Vulva images in France are among oldest cave art
Rock engravings and traces of painting discovered in France are believed to be from about 37,000 years ago, making them among the world's oldest such finds.
Some of the cave art depicts what appears to be female genitalia.
The discovery was made in 2007 and the findings published online this week in the Proceedings of the National Academy of Sciences. CBC's Bob McDonald spoke to the lead author of the study, New York University anthropology professor Randall White, on Quirks & Quarks. Click on the play button above to listen to the interview.
TUNE IN
Prof. Randall White is on Quirks & Quarks on May 19 at noon on CBC Radio One.
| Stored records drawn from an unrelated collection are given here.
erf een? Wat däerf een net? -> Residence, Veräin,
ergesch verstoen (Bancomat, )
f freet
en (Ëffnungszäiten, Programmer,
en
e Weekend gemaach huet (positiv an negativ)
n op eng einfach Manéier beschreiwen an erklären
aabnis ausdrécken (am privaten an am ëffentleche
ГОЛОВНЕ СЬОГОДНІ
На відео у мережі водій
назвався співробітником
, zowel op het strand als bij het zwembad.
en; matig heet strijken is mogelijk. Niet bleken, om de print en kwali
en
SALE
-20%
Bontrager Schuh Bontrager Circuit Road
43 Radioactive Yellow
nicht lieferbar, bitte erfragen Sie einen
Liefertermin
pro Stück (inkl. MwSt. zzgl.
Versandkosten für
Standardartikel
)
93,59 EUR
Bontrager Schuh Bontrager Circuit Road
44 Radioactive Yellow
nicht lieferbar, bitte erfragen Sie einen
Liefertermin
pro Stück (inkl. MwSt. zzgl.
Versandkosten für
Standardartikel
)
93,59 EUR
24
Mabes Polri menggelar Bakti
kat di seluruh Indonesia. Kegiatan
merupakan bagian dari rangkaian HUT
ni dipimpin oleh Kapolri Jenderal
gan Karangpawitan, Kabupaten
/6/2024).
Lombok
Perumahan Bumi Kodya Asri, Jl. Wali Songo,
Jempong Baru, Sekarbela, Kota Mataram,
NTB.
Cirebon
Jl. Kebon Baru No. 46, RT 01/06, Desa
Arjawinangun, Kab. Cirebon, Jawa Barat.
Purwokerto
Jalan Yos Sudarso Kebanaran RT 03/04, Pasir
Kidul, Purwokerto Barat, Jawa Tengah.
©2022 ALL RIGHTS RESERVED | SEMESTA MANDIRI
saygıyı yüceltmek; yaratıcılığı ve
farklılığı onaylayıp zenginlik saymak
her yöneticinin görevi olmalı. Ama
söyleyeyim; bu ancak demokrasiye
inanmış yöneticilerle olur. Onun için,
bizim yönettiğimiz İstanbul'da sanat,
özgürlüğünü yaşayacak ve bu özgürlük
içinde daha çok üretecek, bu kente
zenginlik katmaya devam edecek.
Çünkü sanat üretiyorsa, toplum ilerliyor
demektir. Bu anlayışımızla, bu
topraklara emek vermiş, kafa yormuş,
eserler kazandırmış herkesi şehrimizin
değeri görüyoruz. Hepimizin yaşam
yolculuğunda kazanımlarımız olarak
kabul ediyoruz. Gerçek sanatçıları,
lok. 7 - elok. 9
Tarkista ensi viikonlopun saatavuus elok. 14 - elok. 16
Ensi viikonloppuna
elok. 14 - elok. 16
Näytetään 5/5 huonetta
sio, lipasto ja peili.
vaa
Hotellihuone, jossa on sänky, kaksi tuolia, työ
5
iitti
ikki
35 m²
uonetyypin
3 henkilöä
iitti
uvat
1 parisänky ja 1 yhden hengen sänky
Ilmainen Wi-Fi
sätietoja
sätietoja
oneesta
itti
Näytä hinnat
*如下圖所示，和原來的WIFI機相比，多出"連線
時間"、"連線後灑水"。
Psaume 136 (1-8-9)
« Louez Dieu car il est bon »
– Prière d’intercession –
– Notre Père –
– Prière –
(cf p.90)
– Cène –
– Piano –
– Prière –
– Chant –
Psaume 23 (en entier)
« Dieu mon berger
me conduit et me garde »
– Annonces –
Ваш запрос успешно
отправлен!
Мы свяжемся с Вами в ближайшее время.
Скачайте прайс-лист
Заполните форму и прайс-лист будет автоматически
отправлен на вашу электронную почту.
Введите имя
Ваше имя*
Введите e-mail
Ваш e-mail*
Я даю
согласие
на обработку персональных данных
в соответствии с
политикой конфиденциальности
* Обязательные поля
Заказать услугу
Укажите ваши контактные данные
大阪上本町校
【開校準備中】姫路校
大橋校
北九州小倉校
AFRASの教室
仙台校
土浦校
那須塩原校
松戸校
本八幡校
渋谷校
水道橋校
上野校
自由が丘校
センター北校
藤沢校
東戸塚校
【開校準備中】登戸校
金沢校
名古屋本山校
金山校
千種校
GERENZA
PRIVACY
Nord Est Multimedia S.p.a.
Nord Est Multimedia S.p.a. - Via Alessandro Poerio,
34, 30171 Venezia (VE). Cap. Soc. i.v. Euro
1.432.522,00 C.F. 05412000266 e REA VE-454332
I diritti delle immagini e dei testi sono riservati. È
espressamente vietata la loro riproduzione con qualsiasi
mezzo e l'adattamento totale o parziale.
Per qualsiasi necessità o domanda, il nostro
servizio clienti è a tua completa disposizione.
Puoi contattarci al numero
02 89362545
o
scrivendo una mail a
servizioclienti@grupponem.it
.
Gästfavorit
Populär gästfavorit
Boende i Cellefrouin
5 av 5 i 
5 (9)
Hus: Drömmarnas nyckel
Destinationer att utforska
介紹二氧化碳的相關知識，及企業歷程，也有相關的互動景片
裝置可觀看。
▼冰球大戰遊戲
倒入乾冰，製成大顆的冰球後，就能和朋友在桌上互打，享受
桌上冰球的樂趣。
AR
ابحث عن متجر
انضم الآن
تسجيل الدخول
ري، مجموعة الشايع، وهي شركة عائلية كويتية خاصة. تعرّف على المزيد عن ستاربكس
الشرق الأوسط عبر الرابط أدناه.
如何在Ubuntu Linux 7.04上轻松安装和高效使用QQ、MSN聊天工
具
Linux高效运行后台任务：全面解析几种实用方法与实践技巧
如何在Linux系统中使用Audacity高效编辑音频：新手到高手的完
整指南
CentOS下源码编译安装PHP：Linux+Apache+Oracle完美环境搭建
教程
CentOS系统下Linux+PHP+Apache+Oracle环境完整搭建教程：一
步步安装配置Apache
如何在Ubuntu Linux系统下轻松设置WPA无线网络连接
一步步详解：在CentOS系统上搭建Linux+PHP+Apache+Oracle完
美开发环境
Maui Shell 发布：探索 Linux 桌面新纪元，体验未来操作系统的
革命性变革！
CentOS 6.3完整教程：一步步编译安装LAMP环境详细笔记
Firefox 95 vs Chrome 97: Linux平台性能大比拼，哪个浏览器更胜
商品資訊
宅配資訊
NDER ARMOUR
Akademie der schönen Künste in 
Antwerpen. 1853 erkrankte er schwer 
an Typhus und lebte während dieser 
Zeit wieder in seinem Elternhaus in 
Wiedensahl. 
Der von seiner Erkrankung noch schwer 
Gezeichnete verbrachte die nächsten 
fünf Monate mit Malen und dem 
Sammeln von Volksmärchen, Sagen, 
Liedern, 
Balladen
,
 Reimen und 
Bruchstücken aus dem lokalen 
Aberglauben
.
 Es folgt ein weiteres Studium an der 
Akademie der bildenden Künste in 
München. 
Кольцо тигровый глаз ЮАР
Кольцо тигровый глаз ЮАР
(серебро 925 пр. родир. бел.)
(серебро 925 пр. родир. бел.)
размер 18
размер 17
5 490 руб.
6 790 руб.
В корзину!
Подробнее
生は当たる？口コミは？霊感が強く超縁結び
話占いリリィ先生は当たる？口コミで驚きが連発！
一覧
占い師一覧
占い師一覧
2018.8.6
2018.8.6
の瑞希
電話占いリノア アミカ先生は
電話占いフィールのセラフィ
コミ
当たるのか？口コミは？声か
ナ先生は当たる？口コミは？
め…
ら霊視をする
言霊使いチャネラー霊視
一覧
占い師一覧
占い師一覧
The cave decorations were found on a 1.5-tonne rock-shelter ceiling that had collapsed at the well-known archeological site of Abri Castanet in Dordogne, France. The ceiling collapsed 37,000 years ago, meaning the art dates to at least 4,000 years before the widely studied paintings in southern France's Chauvet Cave, which had been thought to be the oldest known cave paintings created by humans and were featured in Werner Herzog's critically acclaimed 2010 documentary Cave of Forgotten Dreams.
"The 'vulvar' representations from southwestern France are as old or older than the very different wall images from Chauvet," the report says.
The images at Abri Castanet also include animals.